*DATASET SECTION*
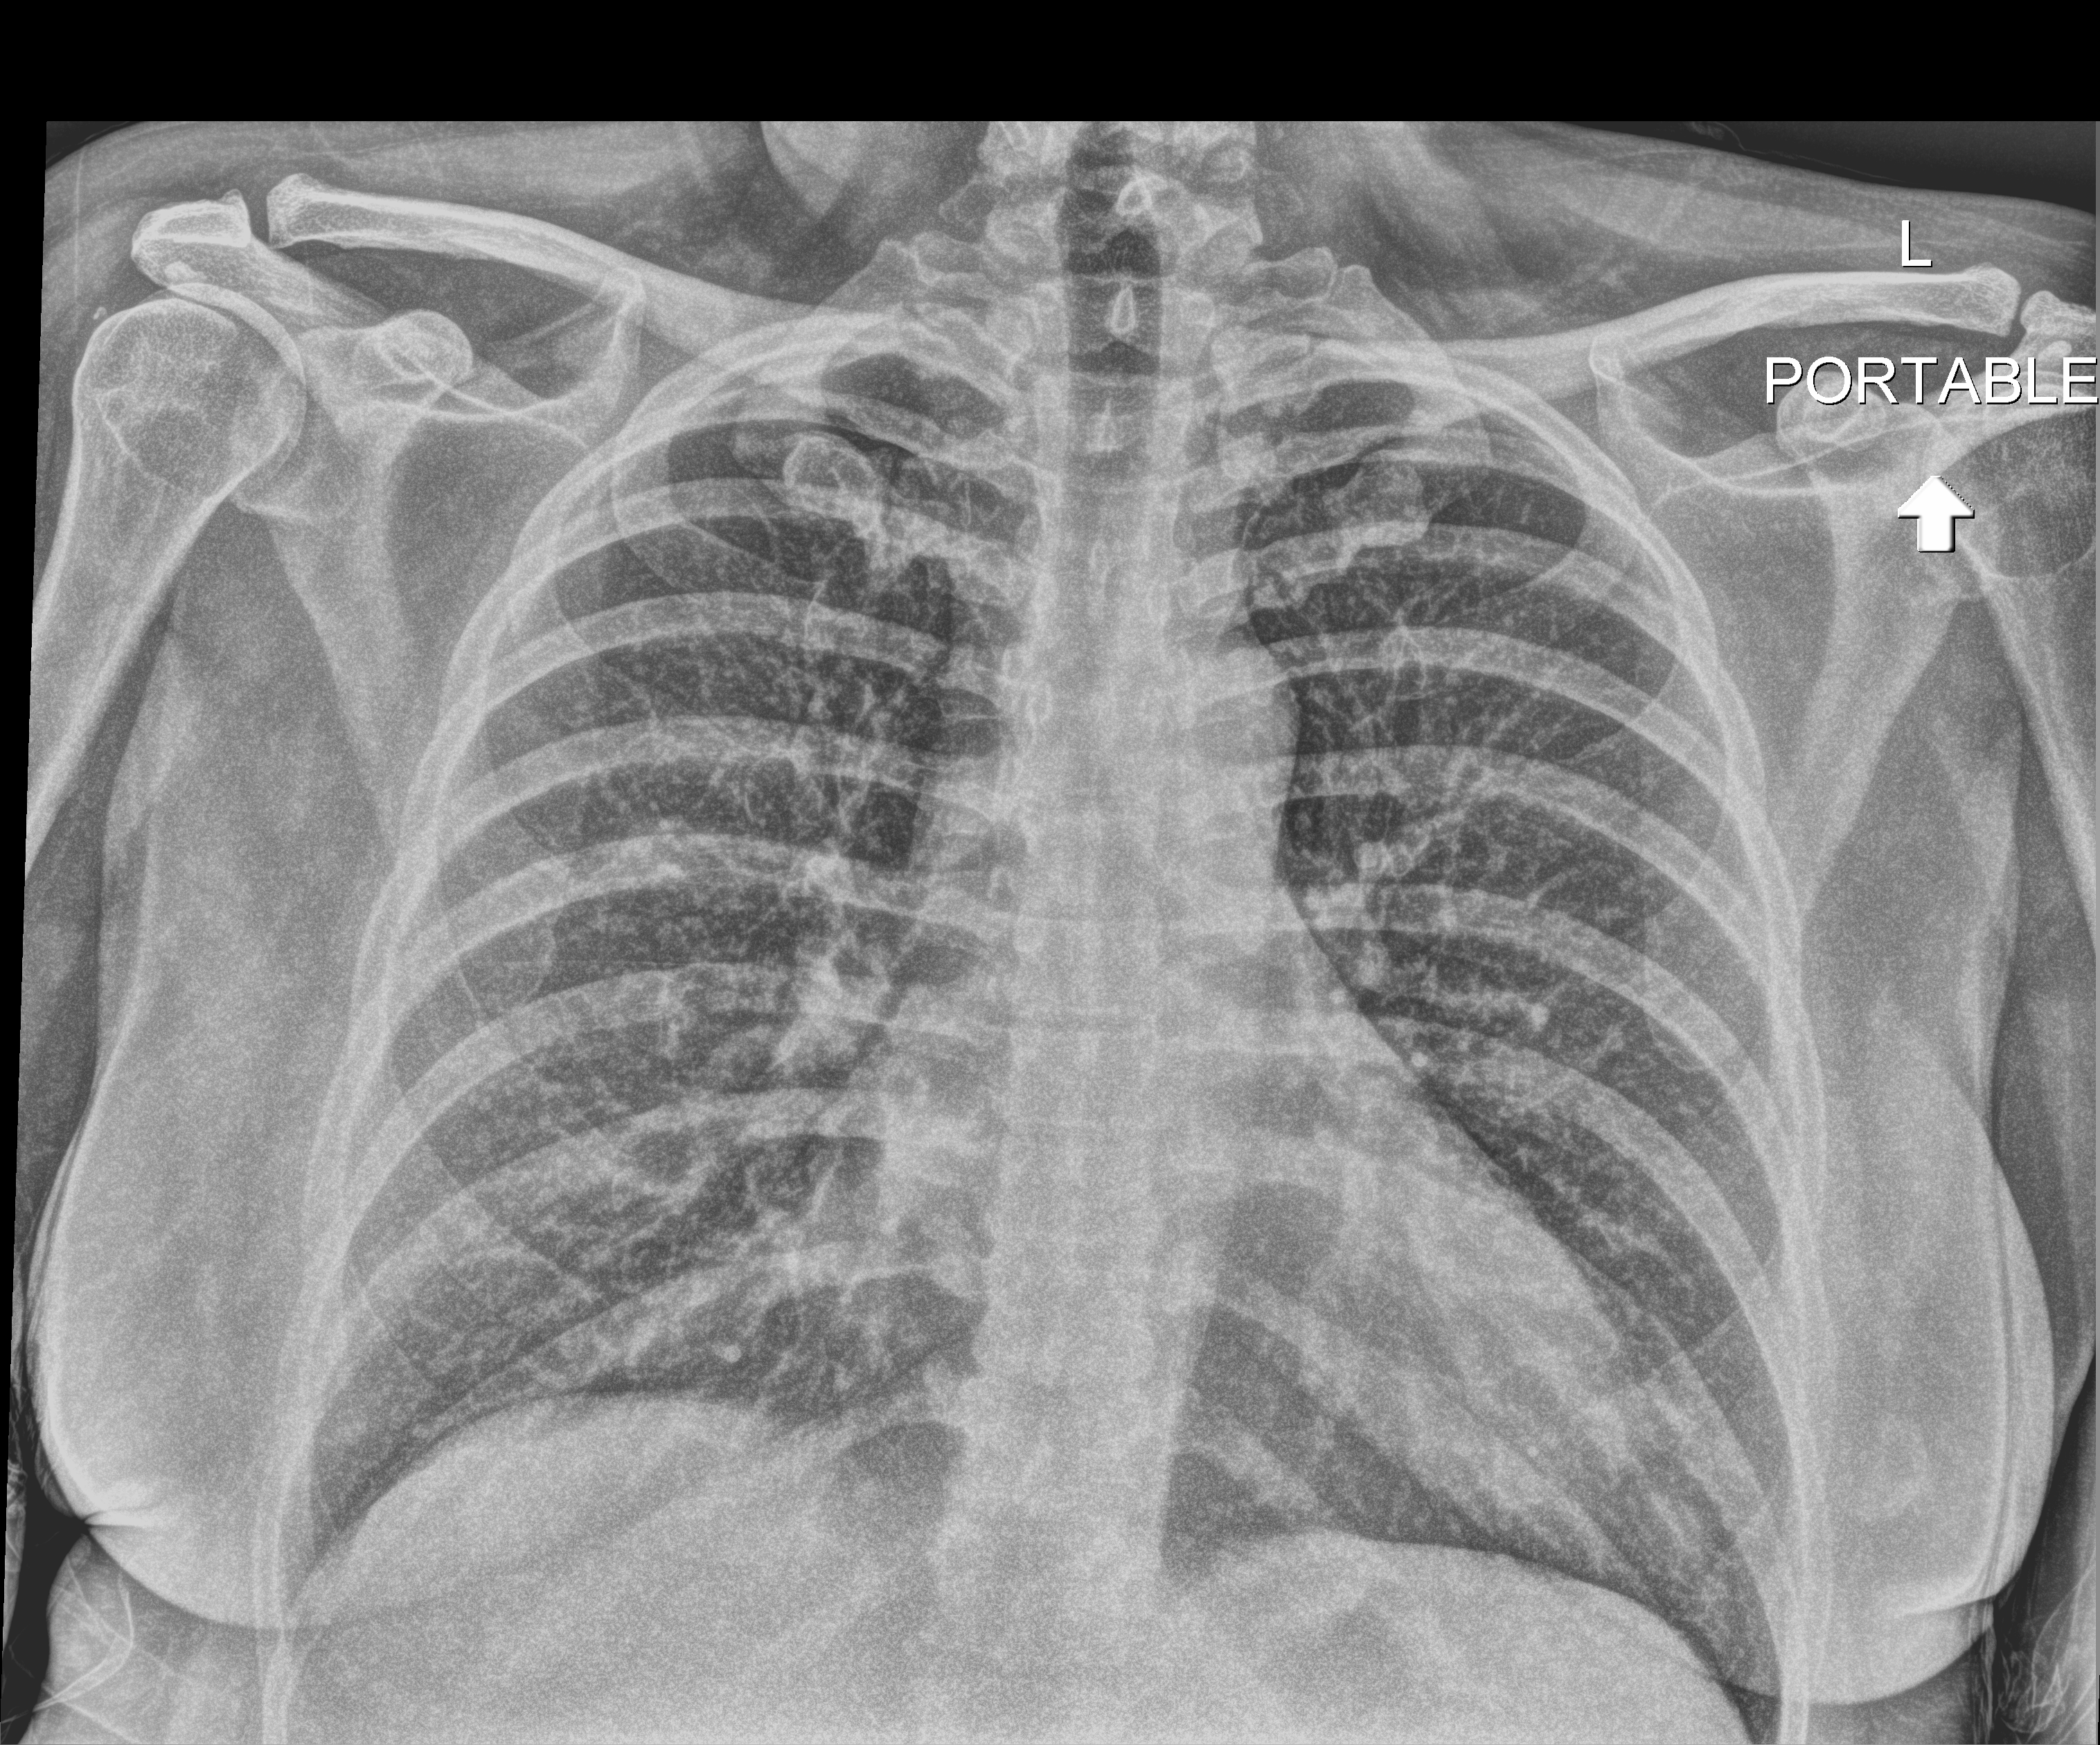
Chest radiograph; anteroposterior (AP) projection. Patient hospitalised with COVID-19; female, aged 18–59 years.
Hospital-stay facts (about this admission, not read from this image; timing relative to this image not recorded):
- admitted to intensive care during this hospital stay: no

*HOW TO COMPLETE THIS TASK*
Omit the pictures, then output the rest of the listing exactly.

*ANSWER AREA*
Chest radiograph; anteroposterior (AP) projection. Patient hospitalised with COVID-19; female, aged 18–59 years.
Hospital-stay facts (about this admission, not read from this image; timing relative to this image not recorded):
- admitted to intensive care during this hospital stay: no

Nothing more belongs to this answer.